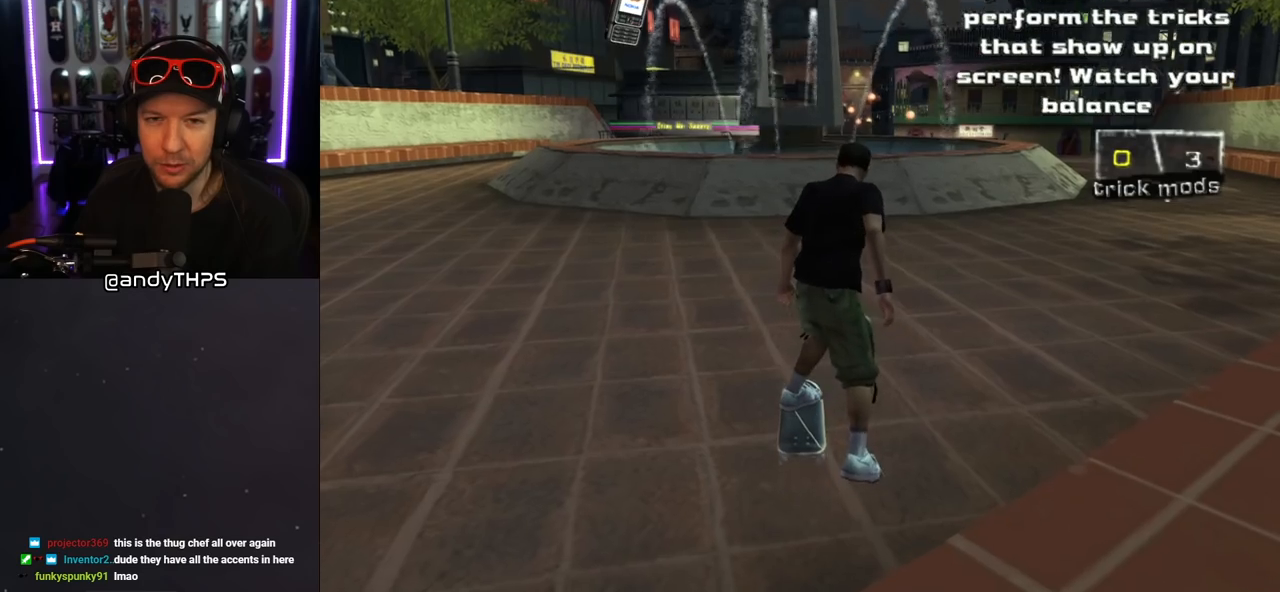
{"buttons": ["CROSS"], "left_stick": "center", "right_stick": "center", "events": [[67, "DPAD_UP", "up"], [100, "DPAD_UP", "down"], [200, "DPAD_UP", "up"], [283, "DPAD_UP", "down"], [333, "DPAD_UP", "up"], [417, "DPAD_UP", "down"], [467, "DPAD_UP", "up"]]}
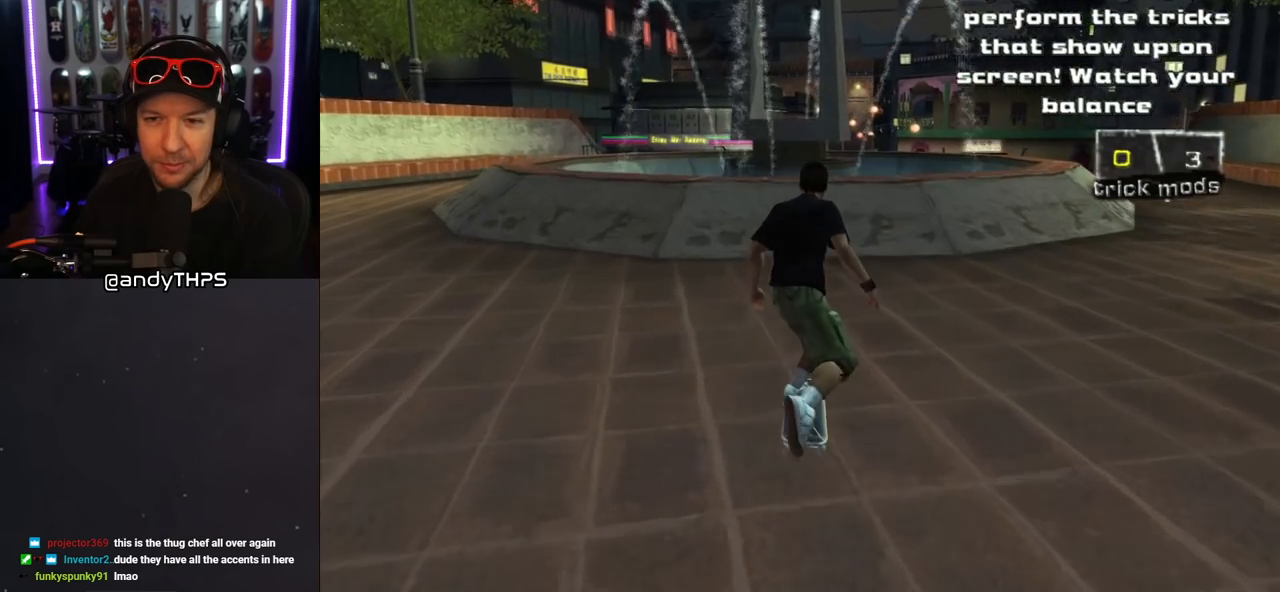
{"buttons": [], "left_stick": "center", "right_stick": "center", "events": [[67, "DPAD_UP", "down"], [83, "DPAD_UP", "up"], [183, "DPAD_UP", "down"], [233, "DPAD_UP", "up"], [300, "DPAD_UP", "down"], [350, "DPAD_UP", "up"], [417, "CROSS", "up"], [433, "DPAD_UP", "down"], [467, "DPAD_UP", "up"]]}
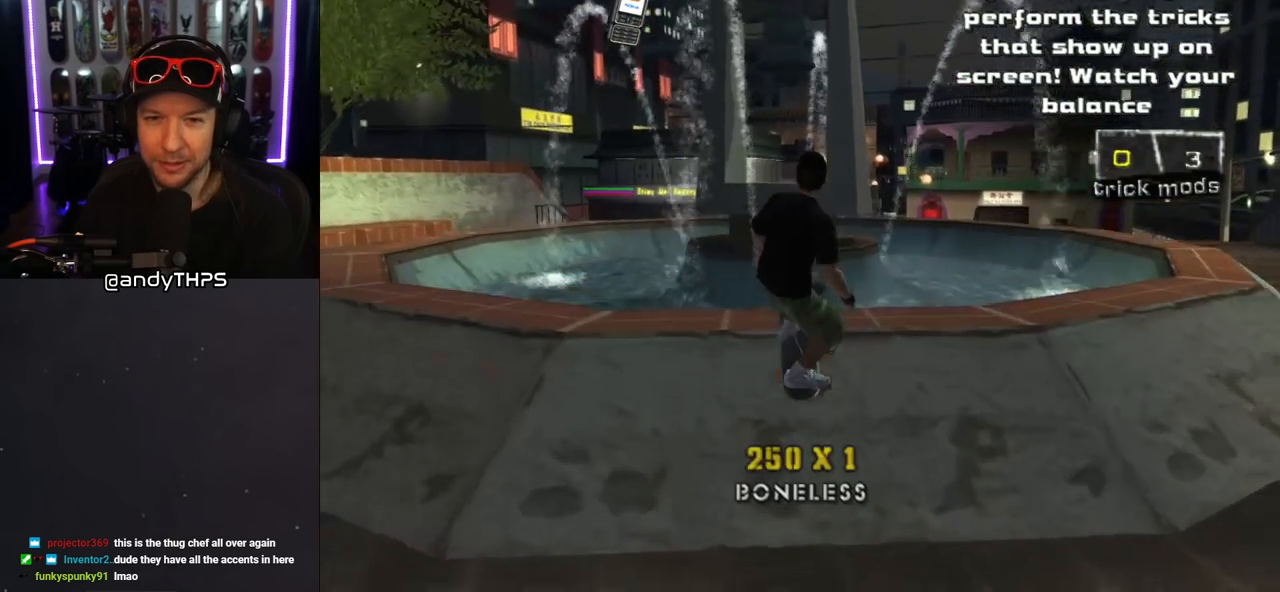
{"buttons": ["CROSS", "TRIANGLE", "R1"], "left_stick": "center", "right_stick": "center", "events": [[200, "CROSS", "down"], [450, "R1", "down"], [483, "TRIANGLE", "down"]]}
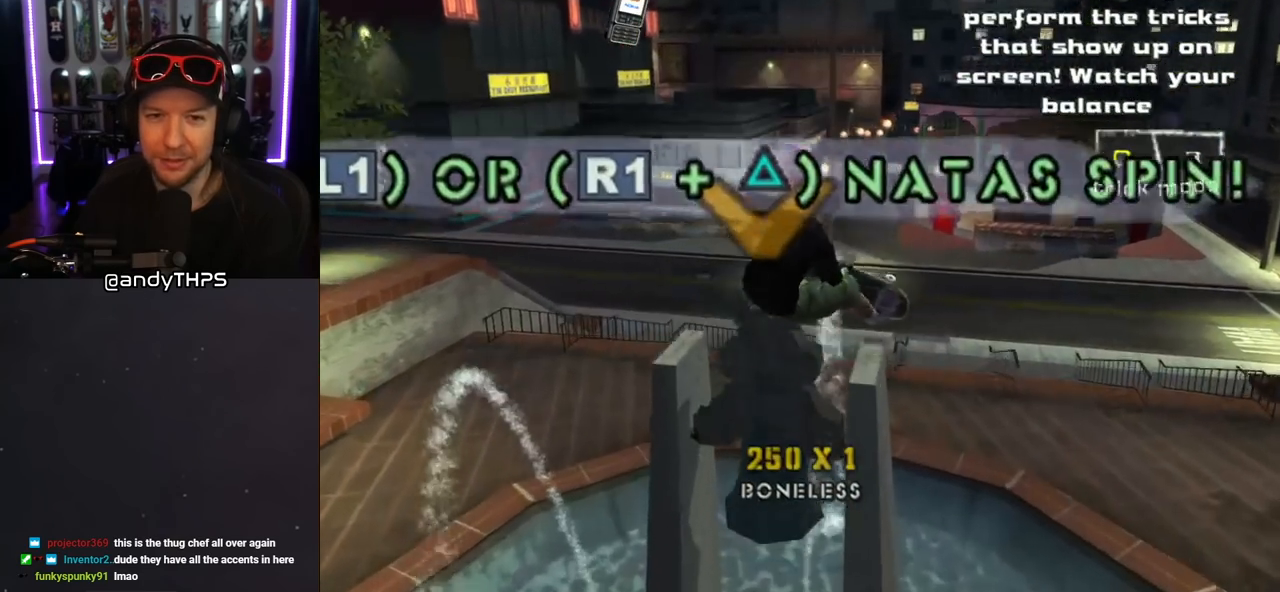
{"buttons": ["CROSS", "TRIANGLE", "R1"], "left_stick": "center", "right_stick": "center", "events": []}
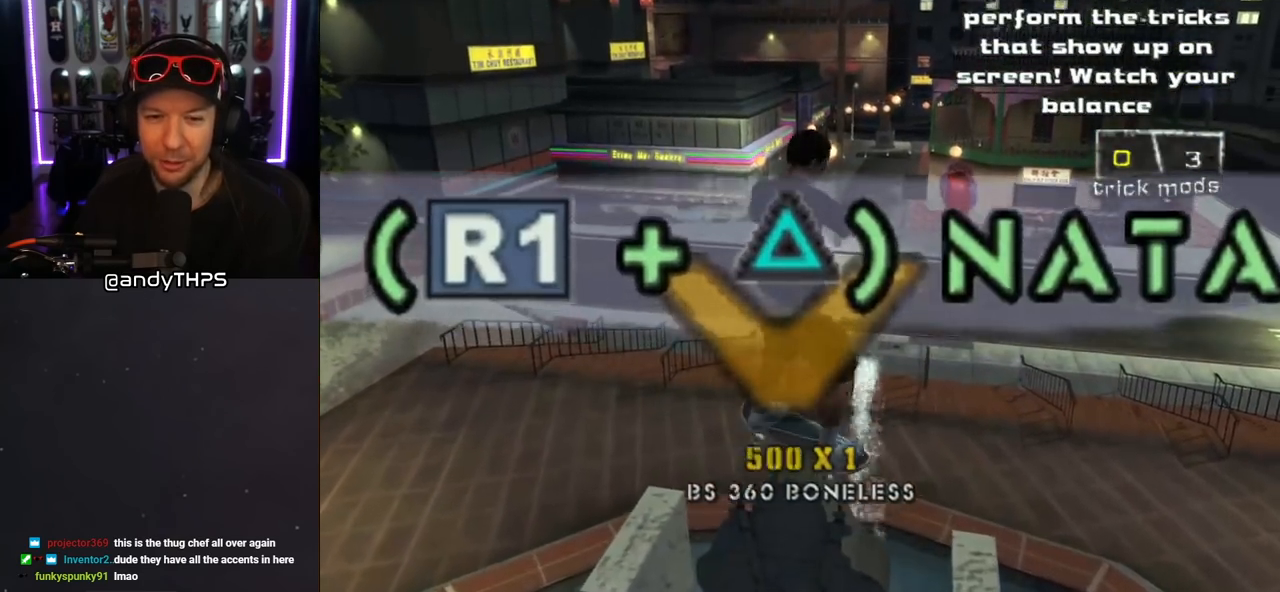
{"buttons": ["CROSS"], "left_stick": "center", "right_stick": "center", "events": [[200, "TRIANGLE", "up"], [233, "R1", "up"]]}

**Required work:** Reproduce the records above word for word, without the images.

**Completed task:**
{"buttons": ["CROSS"], "left_stick": "center", "right_stick": "center", "events": [[67, "DPAD_UP", "up"], [100, "DPAD_UP", "down"], [200, "DPAD_UP", "up"], [283, "DPAD_UP", "down"], [333, "DPAD_UP", "up"], [417, "DPAD_UP", "down"], [467, "DPAD_UP", "up"]]}
{"buttons": [], "left_stick": "center", "right_stick": "center", "events": [[67, "DPAD_UP", "down"], [83, "DPAD_UP", "up"], [183, "DPAD_UP", "down"], [233, "DPAD_UP", "up"], [300, "DPAD_UP", "down"], [350, "DPAD_UP", "up"], [417, "CROSS", "up"], [433, "DPAD_UP", "down"], [467, "DPAD_UP", "up"]]}
{"buttons": ["CROSS", "TRIANGLE", "R1"], "left_stick": "center", "right_stick": "center", "events": [[200, "CROSS", "down"], [450, "R1", "down"], [483, "TRIANGLE", "down"]]}
{"buttons": ["CROSS", "TRIANGLE", "R1"], "left_stick": "center", "right_stick": "center", "events": []}
{"buttons": ["CROSS"], "left_stick": "center", "right_stick": "center", "events": [[200, "TRIANGLE", "up"], [233, "R1", "up"]]}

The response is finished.